Görüldüğü üzere Ayet-i Kerime’ler bu hakikatleri en güzel şekilde haber veriyor. Zira Kur’an, Âlemleri yoktan yaratan ve bizlerin emrine veren Allah’ın kelâmıdır:

 “Bu Kur'ân, insanların kalp gözlerini açacak bir nur, iyiden iyiye inanmış bir topluluğa doğru yolu gösterir bir rahmettir.”(45 Casiye 20.)

Evet, Kur’an bir nûr, inanmış kimselere doğru yolu gösteren bir kılavuzdur.

Ama günümüz dünyasında verilmek istenen şey, maalesef hep inkâr ve günahlardır. Kötüyü ve kötüleri iyi göstermek, açık ve çıplaklığı hoş karşılatmak, eşcinsel ve zinayı, aldatmayı, sevgili tutmayı, karşı cinsten arkadaş edinmeyi normal saydırmak için büyük bir uğraş vardır.

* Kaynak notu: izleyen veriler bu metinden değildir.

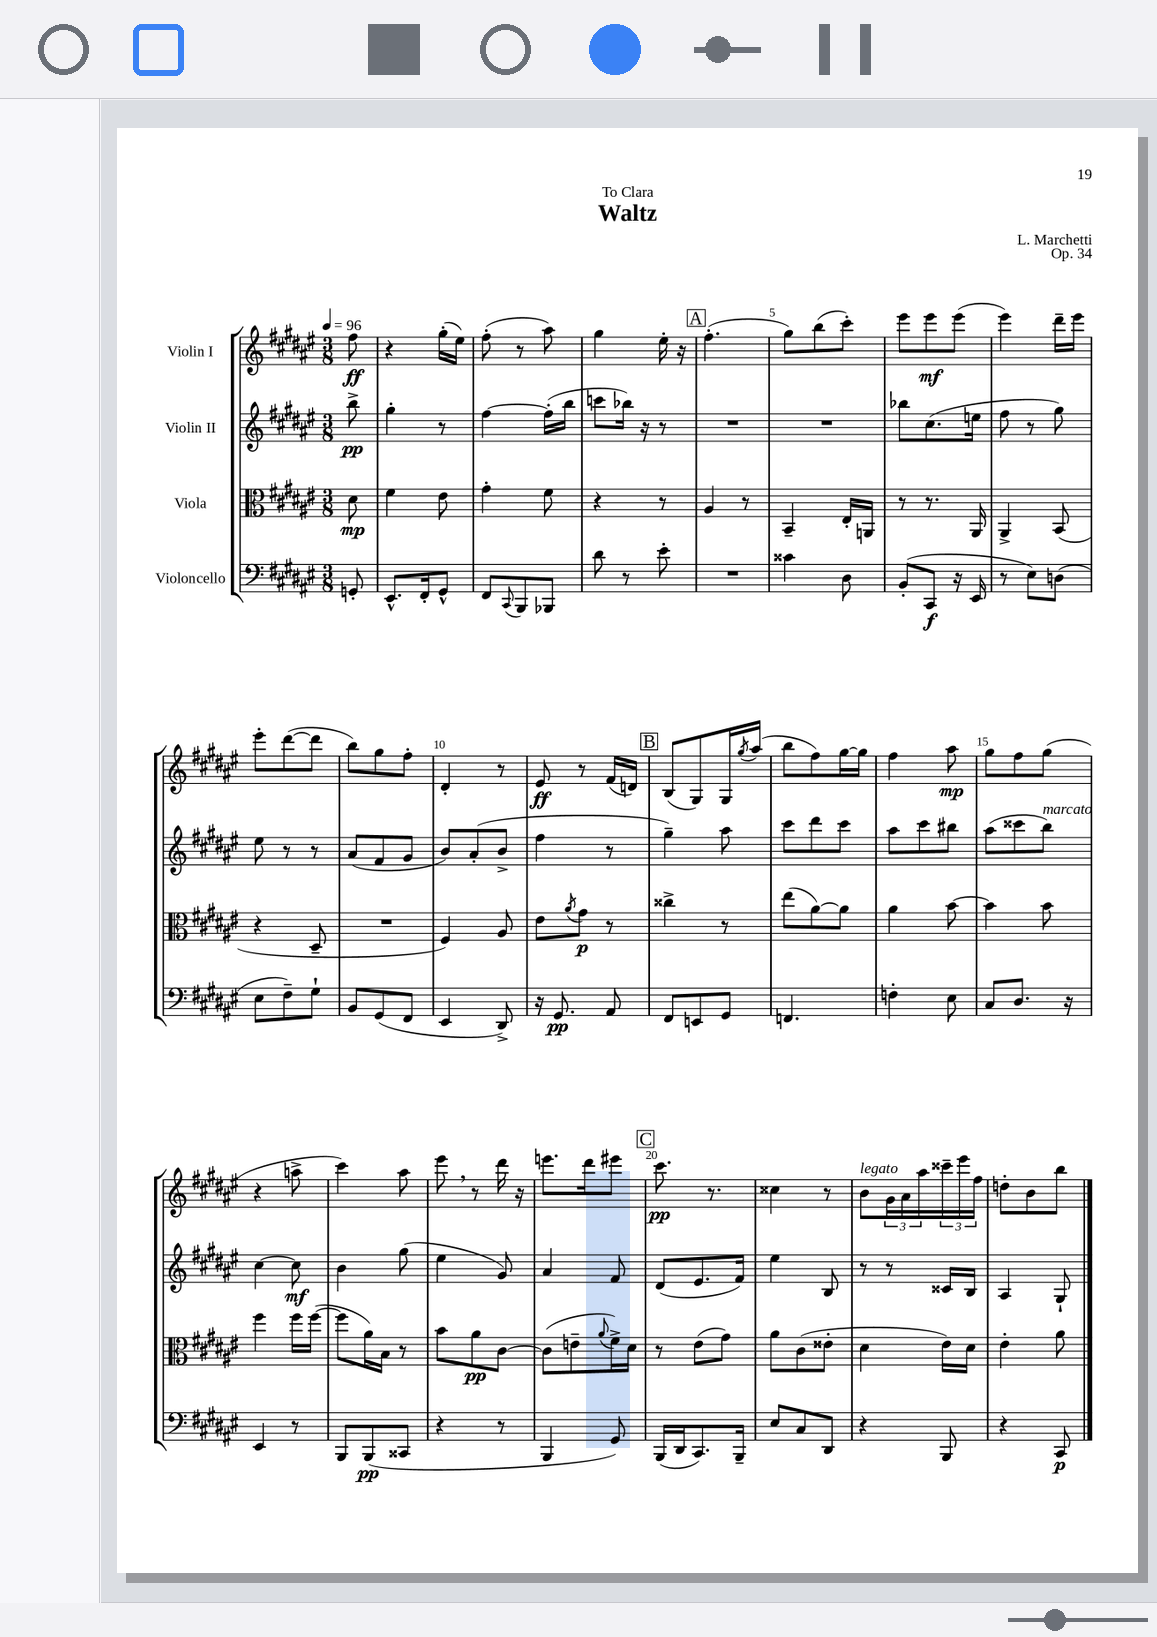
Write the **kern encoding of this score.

**kern	**kern	**kern	**kern
*staff4	*staff3	*staff2	*staff1
*clefF4	*clefC3	*clefG2	*clefG2
*k[f#c#g#d#a#e#]	*k[f#c#g#d#a#e#]	*k[f#c#g#d#a#e#]	*k[f#c#g#d#a#e#]
*M3/8	*M3/8	*M3/8	*M3/8
*MM96	*MM96	*MM96	*MM96
8GG'	8d#	8bb^	8ff#
=	=	=	=
8.EE#^^	4f#	4gg#'	4r
16FF#'	.	.	.
8GG#^^	8e#	8r	(16gg#'
.	.	.	16ee#)
=	=	=	=
8FF#	4g#'	[4ff#	(8ff#'
8qqCC#	.	.	.
8BBB	.	.	8r
8BBB-	8f#	(16ff#']	8aa#)
.	.	16bb	.
=	=	=	=
8d#	4r	8ccc	4gg#
8r	.	16bb-)	.
.	.	16r	.
8e#'	8r	8r	16ee#'
.	.	.	16r
=	=	=	=
4.r	4A#	4.r	(4.ff#'
.	8r	.	.
=	=	=	=
4c##	4BB~	4.r	8gg#)
.	.	.	(8bb
8D#	16E#'	.	8ccc#')
.	16AA	.	.
=	=	=	=
(8BB'	8r	8bb-	8eee#
8CC#	8.r	(8.cc#	8eee#
16r	.	.	(8eee#
16EE#	16AA#	16ee	.
=	=	=	=
8r	4AA#^	8ff#	4eee#)
8E#)	.	8r	.
(8D	(8BB	8gg#)	16ddd#~
.	.	.	16eee#
=	=	=	=
8E#	4r	8ee#	8eee#'
8F#~)	.	8r	([8ddd#
8G#`	8D#~	8r	8ddd#]
=	=	=	=
8BB	4.r	(8a#	8bb)
(8GG#	.	8f#	8gg#
8FF#	.	8g#	8ff#'
=	=	=	=
4EE#	4F#)	8b)	4d#'
.	.	(8a#'	.
8DD#^)	8A#	8b^	8r
=	=	=	=
16r	8e#	4ff#	8e#
8.GG#	.	.	.
.	8qa#	.	.
.	8g#	.	8r
8AA#	8r	8r	(16f#
.	.	.	16d)
=	=	=	=
8FF#	4cc##^	4gg#~)	(8B
8EE	.	.	8G#)
8GG#	8r	8aa#	16G#
.	.	.	8qgg#
.	.	.	(16aa#
=	=	=	=
4.FF	(8ee#	8ccc#	8bb
.	[8a#)	8ddd#	8ff#)
.	8a#]	8ccc#	[16gg#
.	.	.	16gg#]
=	=	=	=
4F'	4a#	8aa#	4ff#
.	.	8ccc#	.
8E#	[8b	8bb#	8aa#
=	=	=	=
8C#	4b]	(8aa#	8gg#
8.D#	.	8ccc##	8ff#
.	8b	8bb)	(8gg#
16r	.	.	.
=	=	=	=
4EE#	4ff#	[4cc#	4r
8r	16ff#	8cc#]	8aa^
.	([16ff#	.	.
=	=	=	=
8BBB	8ff#]	4b	4ccc#)
(8BBB	16a#)	.	.
.	16B	.	.
8CC##	8r	(8gg#	8aa#
=	=	=	=
4r	8b	4ee#	8eee#
.	8a#	.	8r
8r	[8c#	8g#)	16ddd#
.	.	.	16r
=	=	=	=
4BBB	(8c#]	4a#	8.eee
.	8e~	.	.
.	.	.	16ddd#
.	8qqa#	.	.
8GG#)	16f#^)	8f#	8eee#
.	16d#	.	.
=	=	=	=
(16BBB	8r	(8d#	8.ccc#
16DD#	.	.	.
8.CC#)	(8e#	8.e#	.
.	.	.	8.r
.	8g#)	.	.
16BBB~	.	16f#)	.
=	=	=	=
8E#	8a#	4ee#	4cc##
8C#	(8c#	.	.
8DD#	8e##'	8B	8r
=	=	=	=
4r	4d#	8r	8b
.	.	8r	24g#
.	.	.	24a#
.	.	.	24aa#
8BBB	16e#)	16c##	24ccc##~
.	.	.	24eee#
.	16d#	16B	.
.	.	.	24ff#
=	=	=	=
4r	4e#'	4A#	8dd'
.	.	.	8b
8CC#	8a#	8G#`	8bb
==	==	==	==
*-	*-	*-	*-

Peki, ya ahiret? Hesap? Allah’a dönüş? Ne olacak bunlar?

Zaten inandırmak istemiyorlar ki?

İnsan şuna şaşıyor: Peki sen böyle bir yaşantıyı benimsiyor ve yayıyorsun da niçin öldüğün zaman yatay olarak camiye getirtiyorsun kendini?

İnanmıyorsan gelmesin o kutsal mekâna cesedin! Bunu söyleyen açık yürekli ehl-i küfür de çok az. Sanki sana cenaze namazı kılınmakla günahların bağışlanacak öyle mi? Şirkten kurtulacaksın öyle mi?

ALLAH VARDIR VE BİRDİR

Kâinatta en yüksek hakikat, Allah’ın varlık ve birliğidir. O’na inanmak ve O’nu sevmek ise, en kutsal manadır. Bu manaya dâhil olanlar büyük bir şerefe nail olurlar, dışında kalanlar en acı ve kahredici bir sonuca ulaşırlar. Bu ise insan için onulmaz bir yara, tarifi imkânsız bir ıstırap ve sonsuz bir kayıptır.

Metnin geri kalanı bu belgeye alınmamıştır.